TASK STATEMENT: Down to the final character, output the records below as they stand.

RECORDS FOR THE EXERCISE:
==================================================

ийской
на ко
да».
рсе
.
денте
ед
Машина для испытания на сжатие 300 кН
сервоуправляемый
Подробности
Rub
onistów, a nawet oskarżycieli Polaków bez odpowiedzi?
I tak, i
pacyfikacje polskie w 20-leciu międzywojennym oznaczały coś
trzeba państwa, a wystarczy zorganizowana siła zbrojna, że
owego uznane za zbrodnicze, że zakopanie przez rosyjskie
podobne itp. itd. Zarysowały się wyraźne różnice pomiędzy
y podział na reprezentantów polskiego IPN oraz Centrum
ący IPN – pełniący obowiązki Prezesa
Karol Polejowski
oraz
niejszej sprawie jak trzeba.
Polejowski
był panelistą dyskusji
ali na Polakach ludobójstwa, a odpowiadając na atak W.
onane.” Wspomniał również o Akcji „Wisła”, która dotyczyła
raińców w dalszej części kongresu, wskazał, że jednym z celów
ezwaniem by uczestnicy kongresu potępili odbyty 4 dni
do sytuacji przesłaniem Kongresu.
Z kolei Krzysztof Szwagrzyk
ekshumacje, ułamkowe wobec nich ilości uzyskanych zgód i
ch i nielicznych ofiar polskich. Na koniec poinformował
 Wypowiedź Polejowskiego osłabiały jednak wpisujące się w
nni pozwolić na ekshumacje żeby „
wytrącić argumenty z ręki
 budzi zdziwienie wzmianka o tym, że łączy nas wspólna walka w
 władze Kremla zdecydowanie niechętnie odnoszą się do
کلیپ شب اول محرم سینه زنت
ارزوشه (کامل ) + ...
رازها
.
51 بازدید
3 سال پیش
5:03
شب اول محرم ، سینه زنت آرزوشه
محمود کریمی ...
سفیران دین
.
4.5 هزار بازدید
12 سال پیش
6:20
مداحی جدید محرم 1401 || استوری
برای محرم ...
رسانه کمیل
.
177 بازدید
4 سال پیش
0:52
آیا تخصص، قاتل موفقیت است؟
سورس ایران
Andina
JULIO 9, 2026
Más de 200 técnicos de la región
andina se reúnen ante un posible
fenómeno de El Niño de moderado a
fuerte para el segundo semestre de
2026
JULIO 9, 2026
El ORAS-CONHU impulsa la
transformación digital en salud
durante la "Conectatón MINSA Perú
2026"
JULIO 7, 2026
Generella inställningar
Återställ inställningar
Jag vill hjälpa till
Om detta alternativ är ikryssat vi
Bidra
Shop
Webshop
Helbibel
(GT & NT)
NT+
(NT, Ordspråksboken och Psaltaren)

==================================================

SOLUTION:
ийской
на ко
да».
рсе
.
денте
ед
Машина для испытания на сжатие 300 кН
сервоуправляемый
Подробности
Rub
onistów, a nawet oskarżycieli Polaków bez odpowiedzi?
I tak, i
pacyfikacje polskie w 20-leciu międzywojennym oznaczały coś
trzeba państwa, a wystarczy zorganizowana siła zbrojna, że
owego uznane za zbrodnicze, że zakopanie przez rosyjskie
podobne itp. itd. Zarysowały się wyraźne różnice pomiędzy
y podział na reprezentantów polskiego IPN oraz Centrum
ący IPN – pełniący obowiązki Prezesa
Karol Polejowski
oraz
niejszej sprawie jak trzeba.
Polejowski
był panelistą dyskusji
ali na Polakach ludobójstwa, a odpowiadając na atak W.
onane.” Wspomniał również o Akcji „Wisła”, która dotyczyła
raińców w dalszej części kongresu, wskazał, że jednym z celów
ezwaniem by uczestnicy kongresu potępili odbyty 4 dni
do sytuacji przesłaniem Kongresu.
Z kolei Krzysztof Szwagrzyk
ekshumacje, ułamkowe wobec nich ilości uzyskanych zgód i
ch i nielicznych ofiar polskich. Na koniec poinformował
 Wypowiedź Polejowskiego osłabiały jednak wpisujące się w
nni pozwolić na ekshumacje żeby „
wytrącić argumenty z ręki
 budzi zdziwienie wzmianka o tym, że łączy nas wspólna walka w
 władze Kremla zdecydowanie niechętnie odnoszą się do
کلیپ شب اول محرم سینه زنت
ارزوشه (کامل ) + ...
رازها
.
51 بازدید
3 سال پیش
5:03
شب اول محرم ، سینه زنت آرزوشه
محمود کریمی ...
سفیران دین
.
4.5 هزار بازدید
12 سال پیش
6:20
مداحی جدید محرم 1401 || استوری
برای محرم ...
رسانه کمیل
.
177 بازدید
4 سال پیش
0:52
آیا تخصص، قاتل موفقیت است؟
سورس ایران
Andina
JULIO 9, 2026
Más de 200 técnicos de la región
andina se reúnen ante un posible
fenómeno de El Niño de moderado a
fuerte para el segundo semestre de
2026
JULIO 9, 2026
El ORAS-CONHU impulsa la
transformación digital en salud
durante la "Conectatón MINSA Perú
2026"
JULIO 7, 2026
Generella inställningar
Återställ inställningar
Jag vill hjälpa till
Om detta alternativ är ikryssat vi
Bidra
Shop
Webshop
Helbibel
(GT & NT)
NT+
(NT, Ordspråksboken och Psaltaren)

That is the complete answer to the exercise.